The agreement allows “Law Enforcement Exceptions” to use AI systems while ensuring confidentiality and rights protection. This includes an emergency procedure for deploying high-risk AI tools that have not passed the conformity assessment in urgent situations and the use of real-time biometric identification in public spaces, strictly for serious crime prevention, threat mitigation, or locating suspects of the most serious crimes, like terrorist attacks. These exceptions come with added safeguards to balance law enforcement needs with fundamental rights protection.
There is increased focus on “Transparency and Protection of Fundamental Rights” and the provisional agreement mandates a fundamental rights impact assessment before deploying high-risk AI systems. It also increases transparency in the use of these systems, requiring public entities using high-risk AI to register in the EU database for high-risk AI systems. It introduces an obligation for users of emotion recognition systems to inform people when they are subject to such technology.

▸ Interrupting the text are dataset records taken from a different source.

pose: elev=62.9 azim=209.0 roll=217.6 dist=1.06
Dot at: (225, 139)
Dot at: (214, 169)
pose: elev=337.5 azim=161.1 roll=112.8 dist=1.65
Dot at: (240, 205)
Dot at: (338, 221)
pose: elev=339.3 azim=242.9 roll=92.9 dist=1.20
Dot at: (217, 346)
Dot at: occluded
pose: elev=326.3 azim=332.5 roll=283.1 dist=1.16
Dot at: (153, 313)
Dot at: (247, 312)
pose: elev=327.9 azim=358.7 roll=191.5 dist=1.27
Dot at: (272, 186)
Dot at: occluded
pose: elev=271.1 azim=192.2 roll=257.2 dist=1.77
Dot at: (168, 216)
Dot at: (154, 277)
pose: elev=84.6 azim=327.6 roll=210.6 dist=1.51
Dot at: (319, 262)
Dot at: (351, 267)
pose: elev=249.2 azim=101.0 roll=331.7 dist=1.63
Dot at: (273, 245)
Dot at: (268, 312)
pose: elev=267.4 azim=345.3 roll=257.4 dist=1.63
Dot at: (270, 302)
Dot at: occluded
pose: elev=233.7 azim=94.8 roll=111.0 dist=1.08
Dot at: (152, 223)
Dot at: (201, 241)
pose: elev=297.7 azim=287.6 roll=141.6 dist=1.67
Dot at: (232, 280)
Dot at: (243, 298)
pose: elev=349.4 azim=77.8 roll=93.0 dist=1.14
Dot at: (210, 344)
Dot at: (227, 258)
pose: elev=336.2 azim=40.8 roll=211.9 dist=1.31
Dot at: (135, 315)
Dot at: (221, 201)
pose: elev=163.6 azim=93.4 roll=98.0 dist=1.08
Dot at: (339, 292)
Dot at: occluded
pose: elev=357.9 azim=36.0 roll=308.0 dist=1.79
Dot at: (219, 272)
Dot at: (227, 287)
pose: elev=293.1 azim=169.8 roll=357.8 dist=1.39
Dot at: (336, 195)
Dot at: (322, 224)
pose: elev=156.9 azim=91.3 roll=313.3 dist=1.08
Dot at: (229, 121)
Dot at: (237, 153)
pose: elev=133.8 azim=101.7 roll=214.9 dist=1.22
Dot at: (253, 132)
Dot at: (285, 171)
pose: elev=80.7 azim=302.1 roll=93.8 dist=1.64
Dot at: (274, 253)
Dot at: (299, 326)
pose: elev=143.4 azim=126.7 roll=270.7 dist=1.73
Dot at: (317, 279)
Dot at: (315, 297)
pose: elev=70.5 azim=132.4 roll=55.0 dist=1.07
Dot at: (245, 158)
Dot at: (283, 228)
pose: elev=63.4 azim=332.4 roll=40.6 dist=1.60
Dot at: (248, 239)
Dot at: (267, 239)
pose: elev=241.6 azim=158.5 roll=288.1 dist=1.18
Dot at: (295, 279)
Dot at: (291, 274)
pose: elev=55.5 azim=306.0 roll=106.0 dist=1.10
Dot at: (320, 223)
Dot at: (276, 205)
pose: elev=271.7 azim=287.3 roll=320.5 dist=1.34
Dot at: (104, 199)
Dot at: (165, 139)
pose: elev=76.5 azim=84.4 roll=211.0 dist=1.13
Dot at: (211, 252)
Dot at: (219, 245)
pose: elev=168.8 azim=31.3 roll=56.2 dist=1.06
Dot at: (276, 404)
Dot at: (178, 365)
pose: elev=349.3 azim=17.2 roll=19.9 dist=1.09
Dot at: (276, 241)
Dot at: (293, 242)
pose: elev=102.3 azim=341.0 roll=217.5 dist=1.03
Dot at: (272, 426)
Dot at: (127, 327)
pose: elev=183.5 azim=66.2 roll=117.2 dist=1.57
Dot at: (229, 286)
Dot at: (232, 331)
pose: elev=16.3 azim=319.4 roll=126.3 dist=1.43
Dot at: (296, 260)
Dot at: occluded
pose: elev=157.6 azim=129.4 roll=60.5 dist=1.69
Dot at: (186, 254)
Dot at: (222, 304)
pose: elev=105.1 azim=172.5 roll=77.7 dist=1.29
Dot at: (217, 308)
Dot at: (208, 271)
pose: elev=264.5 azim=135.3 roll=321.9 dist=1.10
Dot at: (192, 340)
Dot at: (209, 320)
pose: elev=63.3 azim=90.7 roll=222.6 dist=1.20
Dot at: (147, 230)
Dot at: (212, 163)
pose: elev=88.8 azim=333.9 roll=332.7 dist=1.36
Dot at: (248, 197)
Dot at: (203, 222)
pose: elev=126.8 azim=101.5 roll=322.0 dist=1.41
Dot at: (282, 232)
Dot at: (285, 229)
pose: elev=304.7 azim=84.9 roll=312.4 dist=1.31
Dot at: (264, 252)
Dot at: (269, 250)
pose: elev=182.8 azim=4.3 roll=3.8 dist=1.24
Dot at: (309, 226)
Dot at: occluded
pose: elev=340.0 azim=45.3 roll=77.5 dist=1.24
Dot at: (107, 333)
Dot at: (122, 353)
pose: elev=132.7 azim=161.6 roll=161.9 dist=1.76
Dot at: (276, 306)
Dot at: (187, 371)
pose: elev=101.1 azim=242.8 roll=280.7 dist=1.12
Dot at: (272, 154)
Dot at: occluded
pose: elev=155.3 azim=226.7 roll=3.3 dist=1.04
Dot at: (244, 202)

A new provision has been added for “General-Purpose AI Systems and Foundation Models” that can be adaptable for various uses and capable of performing diverse tasks like generating text, video, and images, or interacting in natural language, or generating code. These must comply with transparency obligations before they are placed in the market. A stricter regime was introduced for ‘high impact’ foundation models defined as those trained with large amounts of data and with advanced complexity, capabilities, and performance well above the average, which can disseminate systemic risks along the value chain.
A “New Governance Architecture” is introduced and includes an AI Office within the Commission to oversee advanced AI models, enforce EU-wide rules, and foster standards and testing practices. A Scientific Panel of independent experts will advise this office on GPAI models, evaluating foundation models, and identifying high-impact models and potential safety risks. The AI Board, with representatives from member states, will coordinate and advise on regulation implementation and develop practice codes for foundation models. Additionally, an Advisory Forum will be established for stakeholders like industry representatives, academia, civil society, SMEs, and startups to provide technical expertise to the AI Board.
“Penalties” for violating the AI Act include fines based on a percentage of a company's global annual turnover or a set amount, whichever is higher. Fines are €35 million or 7% for banned AI application violations, €15 million or 3% for other obligation breaches, and €7.5 million or 1.5% for providing incorrect information. The agreement allows for lower fines for SMEs and startups. Moreover, individuals or entities can file complaints about non-compliance to the market surveillance authority, which will follow specific procedures to address these complaints.
The new compromise agreement includes “Measures in Support of Innovation” with an intent to create an innovation-friendly legal framework that promotes evidence-based regulatory learning. It includes AI regulatory sandboxes for controlled development, testing, and validation of innovative AI systems, with provisions for real-world testing under certain conditions and safeguards. To reduce the administrative burden for smaller companies, the provisional agreement includes a list of actions to be undertaken to support such operators and provides for some limited and specified exemptions.
Together with the White House Executive Order on the Safe, Secure, and Trustworthy Development and Use of Artificial Intelligence from October 30, we now have two substantial bodies of proposed regulation to establish safeguards for the use of Artificial Intelligence. As I mentioned in my recent article about the race for AI innovation, the industry is proceeding full steam ahead and it looks like the regulators are also making progress.
This is good news since we want progress, fairness, and safety.